[OpenAFS-devel] N800, Mobile AFS, and changing IP addresses

Jeffrey Hutzelman jhutz@cmu.edu
Mon, 28 Apr 2008 18:23:48 -0400


--On Sunday, April 27, 2008 09:45:34 AM -0400 Jeffrey Altman 
<jaltman@secure-endpoints.com> wrote:

> Simon Wilkinson wrote:


>> Tune the AFS timeouts so that the user get's failure messages more
>> quickly?

If by "tune the AFS timeouts" you mean "make them smaller", don't do that. 
It is tempting to lower timeouts to reduce the amount of time you have to 
wait when something isn't working, assuming that when it is working you'll 
get a response quickly because it seems that way every time you look.  But 
most people haven't seen a wide enough variety of networks to make this 
generalization; a "short" timeout that works for you may not work so well 
for someone with a high-latency path or a heavily-loaded server, and 
setting timeouts a bit too short means more and more frequent 
retransmissions, which can make a bad situation (heavy congestion) worse.

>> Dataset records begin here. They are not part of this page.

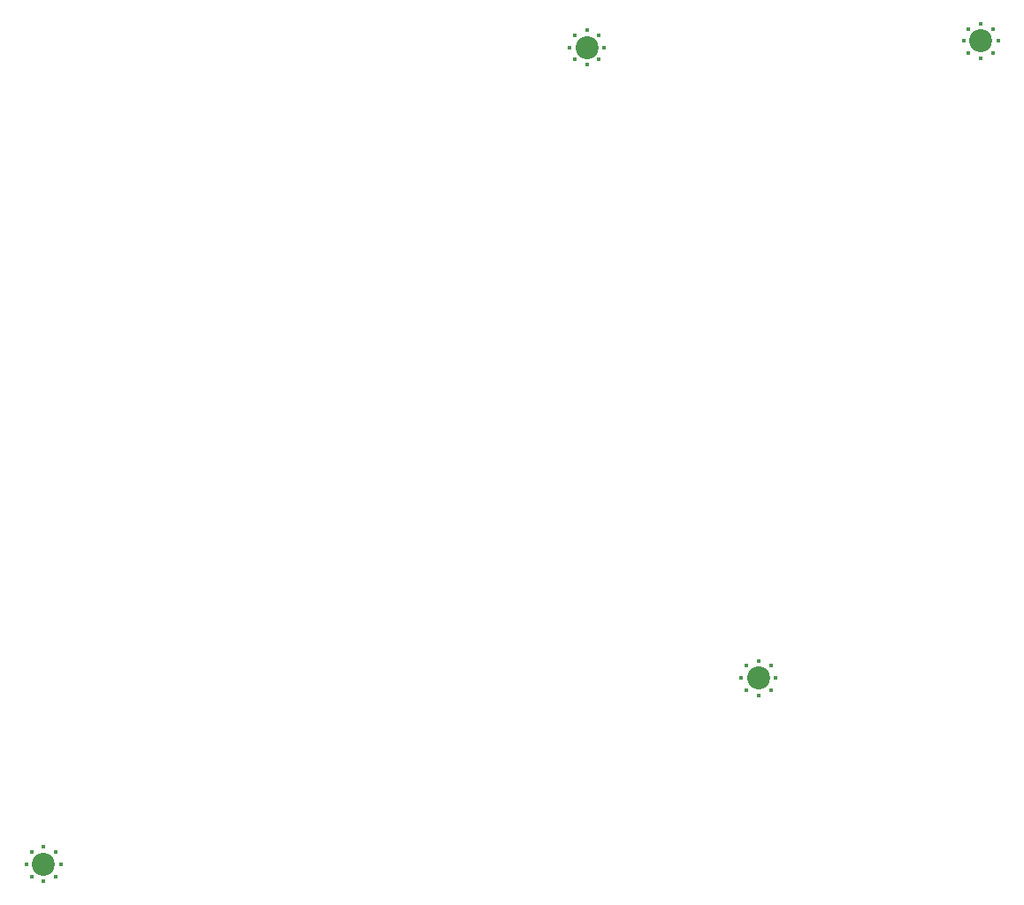
<source format=gbr>
%TF.GenerationSoftware,KiCad,Pcbnew,9.0.2-9.0.2-0~ubuntu24.04.1*%
%TF.CreationDate,2025-07-03T20:09:34-04:00*%
%TF.ProjectId,raw split bottom,72617720-7370-46c6-9974-20626f74746f,rev?*%
%TF.SameCoordinates,Original*%
%TF.FileFunction,Plated,1,2,PTH,Drill*%
%TF.FilePolarity,Positive*%
%FSLAX46Y46*%
G04 Gerber Fmt 4.6, Leading zero omitted, Abs format (unit mm)*
G04 Created by KiCad (PCBNEW 9.0.2-9.0.2-0~ubuntu24.04.1) date 2025-07-03 20:09:34*
%MOMM*%
%LPD*%
G01*
G04 APERTURE LIST*
%TA.AperFunction,ComponentDrill*%
%ADD10C,0.400000*%
%TD*%
%TA.AperFunction,ComponentDrill*%
%ADD11C,2.200000*%
%TD*%
G04 APERTURE END LIST*
D10*
%TO.C,  *%
X102840000Y-146030000D03*
X103323274Y-144863274D03*
X103323274Y-147196726D03*
X104490000Y-144380000D03*
X104490000Y-147680000D03*
X105656726Y-144863274D03*
X105656726Y-147196726D03*
X106140000Y-146030000D03*
X154830000Y-67780000D03*
X155313274Y-66613274D03*
X155313274Y-68946726D03*
X156480000Y-66130000D03*
X156480000Y-69430000D03*
X157646726Y-66613274D03*
X157646726Y-68946726D03*
X158130000Y-67780000D03*
X171290000Y-128190000D03*
X171773274Y-127023274D03*
X171773274Y-129356726D03*
X172940000Y-126540000D03*
X172940000Y-129840000D03*
X174106726Y-127023274D03*
X174106726Y-129356726D03*
X174590000Y-128190000D03*
X192570000Y-67170000D03*
X193053274Y-66003274D03*
X193053274Y-68336726D03*
X194220000Y-65520000D03*
X194220000Y-68820000D03*
X195386726Y-66003274D03*
X195386726Y-68336726D03*
X195870000Y-67170000D03*
D11*
X104490000Y-146030000D03*
X156480000Y-67780000D03*
X172940000Y-128190000D03*
X194220000Y-67170000D03*
M02*

</source>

> Performing the check at the time the network configuration changed will
> ensure that the cache manager knows as soon as possible whether or not
> the desired servers are in fact accessible.   If they are not the cache
> manager can fail requests immediately.

Performing the check at the time the network configuration changes will 
guarantee that the cache manager talks to a large number of servers 
(normally, every server it has ever had a reference to since starting) many 
of which the user may not care about.

It seems the simplest thing to do here is whenever an interface is brought 
up to reset the state of all servers to "up".  This results in a fast 
response time for a server that really is up, at the expense of an extra 
timeout in cases where the user touches a server that is down before the CM 
gets around to doing the next 5 minute check.

-- Jeff